• **Tâches à réaliser**
**a.** Répondez à ces questions d'après le passage fourni :
(i) Depuis quand a-t-on privatisé beaucoup d'aéroports au Canada, selon le sénateur MacDonald ?
(ii) Quel aéroport de taille moyenne M. Goldstein cite-t-il en exemple ?
(iii) Combien de Canadiens, en moyenne, traversent la frontière pour aller prendre l'avion ?
**b.** Extrayez du passage fourni, mot pour mot, la partie qui va de « Vous voulez savoir » jusqu'à « le pense pas. » inclus.
**c.** Résumez le passage fourni en deux phrases.

• **Passage fourni**

··········

Le sénateur MacDonald : Ce n'est pas beaucoup.
M. Goldstein : En effet, mais franchement, la campagne a été bien menée et elle a été efficace, compte tenu des ressources disponibles.
Le financement des activités de promotion organisées à l'étranger vient s'ajouter à cela. Il y en a beaucoup qu'on ne voit pas. Prenons l'exemple des Jeux olympiques. Nous avons vu beaucoup de publicités pour l'Ontario et la Colombie- Britannique, mais ici au Canada, on n'a pas vu toutes les publicités qui ont été présentées dans le reste du monde.
Vous voulez savoir si je suis satisfait de la façon dont le budget est réparti? Oui. En fait, j'aimerais bien qu'on mette davantage l'accent sur certains marchés éloignés où la marque canadienne a besoin de se faire connaître davantage. Les ressources sont-elles suffisantes? Non, je ne le pense pas.
Quelle était votre deuxième question?
Le sénateur MacDonald : Ma deuxième question portait sur les droits et redevances aéroportuaires. Depuis le milieu des années 1990, on a privatisé beaucoup d'aéroports au Canada. On peut dire que la qualité des grands aéroports du pays s'est nettement améliorée au cours de la dernière décennie. Un grand nombre d'entre eux sont bien plus beaux maintenant qu'ils l'étaient il y a une quinzaine d'années.
À votre avis, la privatisation des aéroports canadiens a-t-elle eu des répercussions positives, négatives ou neutres sur l'industrie?
M. Goldstein : Les répercussions sont clairement positives. Le problème, c'est que la structure de coûts qui en a résulté n'est plus en phase avec la réalité financière actuelle. En termes simples, la cession des aéroports à des administrations locales aurait dû être accompagnée d'une réduction des loyers pendant un certain temps. Une fois que l'investissement était fait, c'était presque un système de location-vente, si on veut.
Malheureusement, les loyers ont continué d'augmenter. Les administrations ont poursuivi leurs importants travaux d'amélioration, surtout dans les grands aéroports.
Même les aéroports de taille moyenne comme celui de Winnipeg ont consenti d'importants investissements, mais contrairement aux aéroports concurrents des États-Unis, les nôtres ne peuvent pas faire appel à des obligations municipales. Ils ne peuvent pas se procurer des capitaux comme leurs concurrents américains, et c'est sans doute la raison pour laquelle, en moyenne, deux millions de Canadiens traversent la frontière pour aller prendre l'avion. Ils traversent la frontière en voiture pour rejoindre un aéroport américain. C'est cet avantage concurrentiel qui manque.
Le sénateur MacDonald : On en revient toujours à une question de droits et de redevances?
M. Goldstein : Il faut reconnaître toutefois que c'est un aspect de la politique des transports qui a été conçu à une autre époque. C'était avant les attentats du 11 septembre, quand notre dollar valait 60 cents américains.

··········

• **Données**
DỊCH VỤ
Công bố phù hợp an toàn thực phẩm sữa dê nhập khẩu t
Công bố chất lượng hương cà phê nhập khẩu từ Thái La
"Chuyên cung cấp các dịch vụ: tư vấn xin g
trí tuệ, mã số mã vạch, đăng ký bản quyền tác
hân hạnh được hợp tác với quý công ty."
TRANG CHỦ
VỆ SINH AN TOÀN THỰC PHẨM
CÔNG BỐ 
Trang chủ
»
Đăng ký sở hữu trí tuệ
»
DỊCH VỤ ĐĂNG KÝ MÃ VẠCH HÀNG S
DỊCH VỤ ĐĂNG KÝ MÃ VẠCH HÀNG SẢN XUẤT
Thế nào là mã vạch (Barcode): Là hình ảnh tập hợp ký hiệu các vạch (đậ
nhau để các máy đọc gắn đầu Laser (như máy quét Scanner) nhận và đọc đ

··········

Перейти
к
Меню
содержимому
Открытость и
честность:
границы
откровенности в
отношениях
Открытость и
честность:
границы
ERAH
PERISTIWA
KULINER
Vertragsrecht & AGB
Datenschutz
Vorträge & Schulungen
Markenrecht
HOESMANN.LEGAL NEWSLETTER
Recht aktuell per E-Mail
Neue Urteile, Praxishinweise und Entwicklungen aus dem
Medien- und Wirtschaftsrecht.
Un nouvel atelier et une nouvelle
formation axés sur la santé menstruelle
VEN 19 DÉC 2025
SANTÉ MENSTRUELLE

··········

• **Résultats de l'exercice**
**a.**
(i) Depuis le milieu des années 1990.
(ii) Celui de Winnipeg.
(iii) Deux millions.

**b.**
Vous voulez savoir si je suis satisfait de la façon dont le budget est réparti? Oui. En fait, j'aimerais bien qu'on mette davantage l'accent sur certains marchés éloignés où la marque canadienne a besoin de se faire connaître davantage. Les ressources sont-elles suffisantes? Non, je ne le pense pas.

**c.** M. Goldstein juge la campagne de promotion bien menée et efficace compte tenu des ressources disponibles, mais il estime que ces ressources ne sont pas suffisantes. Il considère que la privatisation des aéroports canadiens a eu des répercussions clairement positives, tout en déplorant que les loyers aient continué d'augmenter et que les aéroports canadiens ne puissent pas, contrairement à leurs concurrents américains, faire appel à des obligations municipales.